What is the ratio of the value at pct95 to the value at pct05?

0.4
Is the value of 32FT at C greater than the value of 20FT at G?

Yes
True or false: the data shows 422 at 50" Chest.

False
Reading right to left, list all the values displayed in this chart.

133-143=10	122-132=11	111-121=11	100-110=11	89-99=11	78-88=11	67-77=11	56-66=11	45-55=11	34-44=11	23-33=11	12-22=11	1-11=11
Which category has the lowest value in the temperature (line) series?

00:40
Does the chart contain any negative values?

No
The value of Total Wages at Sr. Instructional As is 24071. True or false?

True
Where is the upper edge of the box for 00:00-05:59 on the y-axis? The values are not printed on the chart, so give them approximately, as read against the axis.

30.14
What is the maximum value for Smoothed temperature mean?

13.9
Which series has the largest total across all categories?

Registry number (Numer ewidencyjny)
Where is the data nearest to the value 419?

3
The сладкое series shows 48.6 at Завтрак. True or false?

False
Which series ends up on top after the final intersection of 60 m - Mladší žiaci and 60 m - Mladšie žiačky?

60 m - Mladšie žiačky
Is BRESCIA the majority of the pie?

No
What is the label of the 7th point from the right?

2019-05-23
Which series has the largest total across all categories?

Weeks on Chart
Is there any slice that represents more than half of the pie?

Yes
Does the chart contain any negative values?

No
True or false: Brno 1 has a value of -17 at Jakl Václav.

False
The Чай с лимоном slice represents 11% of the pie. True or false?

#### [Your instructions]
Return the whole listing above, every line unchanged and in the same order.

#### [Result]
What is the ratio of the value at pct95 to the value at pct05?

0.4
Is the value of 32FT at C greater than the value of 20FT at G?

Yes
True or false: the data shows 422 at 50" Chest.

False
Reading right to left, list all the values displayed in this chart.

133-143=10	122-132=11	111-121=11	100-110=11	89-99=11	78-88=11	67-77=11	56-66=11	45-55=11	34-44=11	23-33=11	12-22=11	1-11=11
Which category has the lowest value in the temperature (line) series?

00:40
Does the chart contain any negative values?

No
The value of Total Wages at Sr. Instructional As is 24071. True or false?

True
Where is the upper edge of the box for 00:00-05:59 on the y-axis? The values are not printed on the chart, so give them approximately, as read against the axis.

30.14
What is the maximum value for Smoothed temperature mean?

13.9
Which series has the largest total across all categories?

Registry number (Numer ewidencyjny)
Where is the data nearest to the value 419?

3
The сладкое series shows 48.6 at Завтрак. True or false?

False
Which series ends up on top after the final intersection of 60 m - Mladší žiaci and 60 m - Mladšie žiačky?

60 m - Mladšie žiačky
Is BRESCIA the majority of the pie?

No
What is the label of the 7th point from the right?

2019-05-23
Which series has the largest total across all categories?

Weeks on Chart
Is there any slice that represents more than half of the pie?

Yes
Does the chart contain any negative values?

No
True or false: Brno 1 has a value of -17 at Jakl Václav.

False
The Чай с лимоном slice represents 11% of the pie. True or false?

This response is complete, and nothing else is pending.